WHAT THE TASK ASKS
Give the number of lines in the listing that contain the word "pescuit", and nothing besides.

DATA EXTRACTS

——————

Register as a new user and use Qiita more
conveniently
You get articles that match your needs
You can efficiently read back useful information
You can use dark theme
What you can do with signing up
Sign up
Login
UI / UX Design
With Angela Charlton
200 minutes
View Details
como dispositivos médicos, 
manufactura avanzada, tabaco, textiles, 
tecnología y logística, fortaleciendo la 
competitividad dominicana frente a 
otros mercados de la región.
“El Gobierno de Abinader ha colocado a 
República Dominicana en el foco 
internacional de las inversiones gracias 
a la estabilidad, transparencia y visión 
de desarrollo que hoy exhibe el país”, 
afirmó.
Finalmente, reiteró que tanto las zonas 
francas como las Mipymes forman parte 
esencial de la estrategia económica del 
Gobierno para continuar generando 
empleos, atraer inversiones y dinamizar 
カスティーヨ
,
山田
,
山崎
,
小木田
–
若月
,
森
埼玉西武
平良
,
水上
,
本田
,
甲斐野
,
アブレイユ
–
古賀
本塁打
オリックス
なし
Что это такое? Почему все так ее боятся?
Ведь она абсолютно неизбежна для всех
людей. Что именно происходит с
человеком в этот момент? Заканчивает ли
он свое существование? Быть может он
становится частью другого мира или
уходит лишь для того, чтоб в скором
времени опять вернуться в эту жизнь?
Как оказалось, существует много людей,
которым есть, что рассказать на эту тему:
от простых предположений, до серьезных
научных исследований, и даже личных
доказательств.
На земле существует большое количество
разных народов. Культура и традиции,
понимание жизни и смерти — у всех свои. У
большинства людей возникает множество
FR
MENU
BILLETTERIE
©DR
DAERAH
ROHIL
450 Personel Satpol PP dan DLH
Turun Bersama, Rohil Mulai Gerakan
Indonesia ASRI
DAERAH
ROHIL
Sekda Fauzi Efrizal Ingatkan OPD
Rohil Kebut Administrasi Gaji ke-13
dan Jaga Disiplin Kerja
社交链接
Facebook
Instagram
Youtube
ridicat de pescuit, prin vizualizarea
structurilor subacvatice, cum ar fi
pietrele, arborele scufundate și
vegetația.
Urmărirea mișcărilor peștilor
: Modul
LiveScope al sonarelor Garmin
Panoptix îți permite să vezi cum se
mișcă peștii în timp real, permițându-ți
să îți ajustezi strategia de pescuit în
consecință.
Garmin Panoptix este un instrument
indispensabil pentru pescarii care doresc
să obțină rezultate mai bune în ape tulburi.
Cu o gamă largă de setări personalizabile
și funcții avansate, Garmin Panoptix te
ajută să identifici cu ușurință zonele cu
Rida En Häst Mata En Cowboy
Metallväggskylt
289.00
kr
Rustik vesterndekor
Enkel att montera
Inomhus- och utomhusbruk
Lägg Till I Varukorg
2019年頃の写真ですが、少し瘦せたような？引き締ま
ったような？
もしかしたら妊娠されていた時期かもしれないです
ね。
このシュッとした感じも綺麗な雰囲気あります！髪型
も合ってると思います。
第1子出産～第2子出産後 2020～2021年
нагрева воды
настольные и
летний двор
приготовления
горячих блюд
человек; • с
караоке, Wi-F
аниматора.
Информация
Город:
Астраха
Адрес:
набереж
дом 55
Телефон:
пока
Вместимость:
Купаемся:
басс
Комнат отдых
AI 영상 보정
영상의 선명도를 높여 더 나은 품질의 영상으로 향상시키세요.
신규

——————

RESULT OF THE TASK
2